**What to work on:** Count the lines in the records below that contain the string "JSON". Reply with the number alone.

Entries taken from a collection

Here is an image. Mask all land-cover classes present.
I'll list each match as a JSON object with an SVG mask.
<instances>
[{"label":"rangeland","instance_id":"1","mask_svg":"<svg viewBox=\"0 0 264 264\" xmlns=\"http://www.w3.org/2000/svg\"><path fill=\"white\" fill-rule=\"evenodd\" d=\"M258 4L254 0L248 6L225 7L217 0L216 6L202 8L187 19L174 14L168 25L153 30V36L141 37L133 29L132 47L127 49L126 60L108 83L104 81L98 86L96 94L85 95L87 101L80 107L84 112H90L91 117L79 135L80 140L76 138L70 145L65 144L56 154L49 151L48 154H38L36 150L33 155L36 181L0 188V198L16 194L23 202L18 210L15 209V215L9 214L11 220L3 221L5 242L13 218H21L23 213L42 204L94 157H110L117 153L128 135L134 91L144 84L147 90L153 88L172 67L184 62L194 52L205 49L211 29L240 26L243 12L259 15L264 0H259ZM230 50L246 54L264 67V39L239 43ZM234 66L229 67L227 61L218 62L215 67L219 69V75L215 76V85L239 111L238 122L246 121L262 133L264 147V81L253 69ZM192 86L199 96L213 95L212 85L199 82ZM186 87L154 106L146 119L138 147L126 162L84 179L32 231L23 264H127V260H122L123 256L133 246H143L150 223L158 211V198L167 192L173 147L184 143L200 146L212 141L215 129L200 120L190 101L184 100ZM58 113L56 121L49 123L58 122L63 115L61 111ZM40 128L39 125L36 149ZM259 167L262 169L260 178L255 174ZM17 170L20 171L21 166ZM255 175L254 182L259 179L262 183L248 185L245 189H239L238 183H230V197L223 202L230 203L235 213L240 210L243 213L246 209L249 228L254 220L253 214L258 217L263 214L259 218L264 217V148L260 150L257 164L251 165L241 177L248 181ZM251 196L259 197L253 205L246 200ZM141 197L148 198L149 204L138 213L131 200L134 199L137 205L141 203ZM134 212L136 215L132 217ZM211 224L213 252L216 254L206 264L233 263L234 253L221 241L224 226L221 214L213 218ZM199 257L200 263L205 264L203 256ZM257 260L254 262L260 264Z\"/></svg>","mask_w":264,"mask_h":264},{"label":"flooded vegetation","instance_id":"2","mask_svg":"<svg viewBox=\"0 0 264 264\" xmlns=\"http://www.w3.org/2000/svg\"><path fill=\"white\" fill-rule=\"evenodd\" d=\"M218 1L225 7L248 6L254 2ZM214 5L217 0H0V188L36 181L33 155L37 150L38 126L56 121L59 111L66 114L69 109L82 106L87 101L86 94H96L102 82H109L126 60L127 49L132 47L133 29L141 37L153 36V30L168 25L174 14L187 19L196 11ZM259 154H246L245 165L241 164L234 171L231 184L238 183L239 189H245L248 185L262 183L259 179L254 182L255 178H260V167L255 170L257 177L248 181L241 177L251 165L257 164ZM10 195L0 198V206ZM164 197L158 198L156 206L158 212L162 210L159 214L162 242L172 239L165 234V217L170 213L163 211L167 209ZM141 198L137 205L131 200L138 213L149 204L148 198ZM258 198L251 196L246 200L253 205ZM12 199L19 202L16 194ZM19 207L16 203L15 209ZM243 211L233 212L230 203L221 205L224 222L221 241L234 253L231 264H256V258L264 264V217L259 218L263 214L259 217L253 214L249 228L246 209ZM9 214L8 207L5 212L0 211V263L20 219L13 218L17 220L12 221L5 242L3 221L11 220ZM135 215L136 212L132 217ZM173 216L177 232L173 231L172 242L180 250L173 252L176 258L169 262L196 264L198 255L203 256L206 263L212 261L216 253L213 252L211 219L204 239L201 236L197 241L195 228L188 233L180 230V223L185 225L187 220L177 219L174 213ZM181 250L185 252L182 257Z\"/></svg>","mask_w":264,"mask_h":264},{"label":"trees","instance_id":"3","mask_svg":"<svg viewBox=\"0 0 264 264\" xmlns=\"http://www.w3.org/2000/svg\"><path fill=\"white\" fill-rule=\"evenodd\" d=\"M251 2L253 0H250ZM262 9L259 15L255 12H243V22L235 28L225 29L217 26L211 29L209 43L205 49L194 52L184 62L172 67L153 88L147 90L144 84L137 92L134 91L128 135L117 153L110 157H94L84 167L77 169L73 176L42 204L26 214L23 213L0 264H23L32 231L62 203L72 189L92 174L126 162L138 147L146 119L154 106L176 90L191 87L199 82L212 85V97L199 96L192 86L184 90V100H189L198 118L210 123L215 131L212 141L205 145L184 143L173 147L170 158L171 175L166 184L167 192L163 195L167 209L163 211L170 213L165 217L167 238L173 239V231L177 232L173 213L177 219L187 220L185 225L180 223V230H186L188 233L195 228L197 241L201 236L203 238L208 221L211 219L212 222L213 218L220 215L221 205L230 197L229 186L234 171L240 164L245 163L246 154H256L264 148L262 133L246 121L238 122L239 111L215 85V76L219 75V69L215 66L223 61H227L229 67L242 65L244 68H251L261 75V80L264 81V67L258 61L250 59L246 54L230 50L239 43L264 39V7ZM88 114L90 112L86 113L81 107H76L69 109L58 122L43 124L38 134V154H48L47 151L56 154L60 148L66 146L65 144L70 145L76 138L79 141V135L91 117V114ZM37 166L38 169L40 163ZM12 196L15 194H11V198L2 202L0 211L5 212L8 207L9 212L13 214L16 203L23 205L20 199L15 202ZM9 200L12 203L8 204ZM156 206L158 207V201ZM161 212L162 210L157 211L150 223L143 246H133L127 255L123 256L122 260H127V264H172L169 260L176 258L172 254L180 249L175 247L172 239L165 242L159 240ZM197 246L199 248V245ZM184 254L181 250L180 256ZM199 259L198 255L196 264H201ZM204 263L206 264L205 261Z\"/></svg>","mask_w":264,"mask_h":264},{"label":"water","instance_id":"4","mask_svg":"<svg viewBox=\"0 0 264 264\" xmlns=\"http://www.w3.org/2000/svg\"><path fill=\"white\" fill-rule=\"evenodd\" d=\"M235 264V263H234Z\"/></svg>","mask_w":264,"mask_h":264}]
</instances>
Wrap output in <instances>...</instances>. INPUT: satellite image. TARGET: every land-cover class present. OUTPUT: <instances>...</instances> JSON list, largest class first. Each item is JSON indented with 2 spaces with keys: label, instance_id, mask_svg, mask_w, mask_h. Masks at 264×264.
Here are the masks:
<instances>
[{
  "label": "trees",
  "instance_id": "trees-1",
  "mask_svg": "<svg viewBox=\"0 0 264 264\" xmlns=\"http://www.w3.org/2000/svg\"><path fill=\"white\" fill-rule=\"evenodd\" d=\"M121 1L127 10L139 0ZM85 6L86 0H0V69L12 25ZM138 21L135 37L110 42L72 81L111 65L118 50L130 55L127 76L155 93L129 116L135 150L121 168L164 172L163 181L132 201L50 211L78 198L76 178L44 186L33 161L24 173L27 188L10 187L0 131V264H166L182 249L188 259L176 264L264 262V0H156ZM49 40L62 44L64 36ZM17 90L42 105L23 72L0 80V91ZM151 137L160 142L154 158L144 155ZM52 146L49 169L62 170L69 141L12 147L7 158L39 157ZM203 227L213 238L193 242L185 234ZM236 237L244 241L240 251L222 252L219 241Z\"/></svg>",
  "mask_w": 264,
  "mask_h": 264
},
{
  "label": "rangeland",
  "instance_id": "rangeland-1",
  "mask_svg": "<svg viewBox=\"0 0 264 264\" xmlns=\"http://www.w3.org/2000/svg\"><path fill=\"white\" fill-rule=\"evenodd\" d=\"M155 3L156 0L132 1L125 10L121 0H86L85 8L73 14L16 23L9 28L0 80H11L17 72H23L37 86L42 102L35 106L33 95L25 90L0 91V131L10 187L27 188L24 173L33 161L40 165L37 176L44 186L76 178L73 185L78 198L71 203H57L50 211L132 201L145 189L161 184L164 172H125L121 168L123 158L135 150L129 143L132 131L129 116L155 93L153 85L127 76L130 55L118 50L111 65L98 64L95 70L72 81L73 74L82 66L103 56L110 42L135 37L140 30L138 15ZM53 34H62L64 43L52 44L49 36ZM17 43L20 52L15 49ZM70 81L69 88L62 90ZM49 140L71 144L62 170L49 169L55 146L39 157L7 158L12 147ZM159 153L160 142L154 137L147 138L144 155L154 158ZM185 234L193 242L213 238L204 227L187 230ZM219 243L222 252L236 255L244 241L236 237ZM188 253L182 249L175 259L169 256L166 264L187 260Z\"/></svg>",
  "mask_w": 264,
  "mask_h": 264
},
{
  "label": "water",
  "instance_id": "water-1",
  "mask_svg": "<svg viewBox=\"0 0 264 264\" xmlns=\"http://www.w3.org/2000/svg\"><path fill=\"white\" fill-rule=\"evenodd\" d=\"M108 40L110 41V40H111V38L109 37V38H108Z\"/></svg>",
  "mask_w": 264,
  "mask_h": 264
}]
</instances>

**Answer in full:** 2